High street uses to residential

It is also proposed that certain sui generis uses on the high street (laundrettes, amusement arcades, casinos and nightclubs) should be permitted to change to residential. Again, any change of use would be subject to the authority's prior approval relating to flooding, transport and contamination (but not noise). 

More flexibility on the high street

The consultation proposes removing financial services (ie banks and building societies), professional services, estate agents and employment agencies out of Class A2 and into Class A1. This will allow more changes of use to take place without the need for planning permission (changes within Class A1 do not require permission). 

Under the proposals, betting shops and payday lenders will remain within Class A2 and the ability to change to such Class A2 uses without planning permission will be limited.

Other proposals

The consultation contains the following proposed changes:

  • Extensions for homeowners - making the existing temporary rights to build larger extensions permanent.
  • Permitted change of use to Class A3 restaurants and cafés (of up to 150 sq. m.) - benefitting Class A1 and A2 uses, plus laundrettes, amusement arcades/centres, casinos and nightclubs. This is subject to prior approval by way of neighbour notification, so that if objections are received relating to noise, odours, traffic and opening hours, such issues will then become subject to the Council's prior approval. 
  • Permitted change of use to Class D2 assembly and leisure - benefitting Class A1 and A2 uses plus laundrettes, amusement arcades/centres and nightclubs.
  • Improvements to retail premises - allowing ancillary buildings to be built within the boundaries of a Class A1 shop (including within the car park), increasing the threshold for building internal mezzanine floors and allowing loading bay capacity to be increased without the need for a planning application. 
  • Extensions to business premises - making permanent the temporary permitted development rights previously introduced allowing (subject to conditions) extensions of up to 100 sq. m. for offices, shops, and financial services. 
  • Commercial filming - allowing filming and associated physical development to take place (subject to conditions, including that there are no physical alterations to the building and that land and buildings are reinstated) subject to prior approval relating to transport, a travel plan, noise and light. 
  • Solar panels on commercial premises - allowing solar panels to be put up on commercial premises without the need for a planning application (subject to prior approval relating to siting and design.

Article 4 Directions

Local planning authorities can remove permitted development rights by making an Article 4 Direction. The consultation proposes that Article 4 Directions should not remove the right to develop where prior approval has been given but the development has not yet commenced. 

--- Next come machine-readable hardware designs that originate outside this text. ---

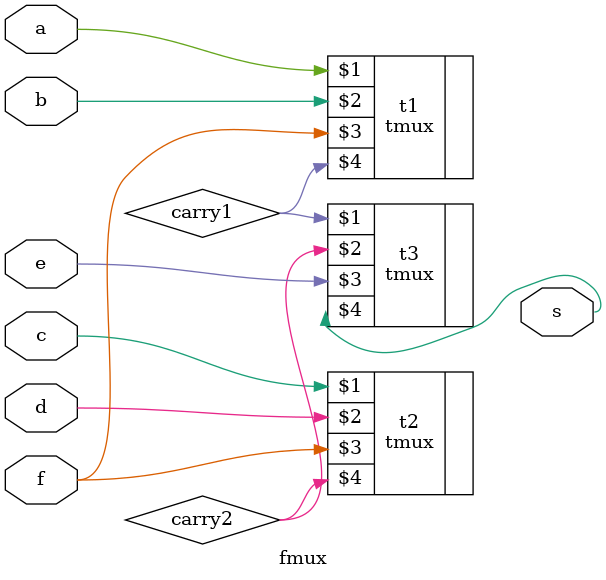
<source format=sv>
`timescale 1ns / 1ps


module fmux(
    input logic a,b,c,d,e,f,
    output logic s
    );
    logic carr1;
    logic carry2;
    tmux t1 (a,b,f,carry1);
    tmux t2 (c,d,f,carry2);
    tmux t3 (carry1,carry2,e,s);
endmodule

</source>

The government is also seeking views on whether the permitted development rights set out in the consultation should be subject to compensation in the event they are removed by a Direction. 

Final Thoughts

Further widening of permitted development rights (particularly the removal of the exempted areas for office to residential change of use) is controversial with local planning authorities, as it undermines their ability to control development and retain employment and runs counter to the principle of localism much trumpeted by the government.

The government's commitment to pushing through the change will be tested, particularly in light of next year's elections.

The changes also further blur the boundary between permitted development and planning application. In particular, the introduction of strategic planning considerations into the prior approval process brings issues of policy into permitted development.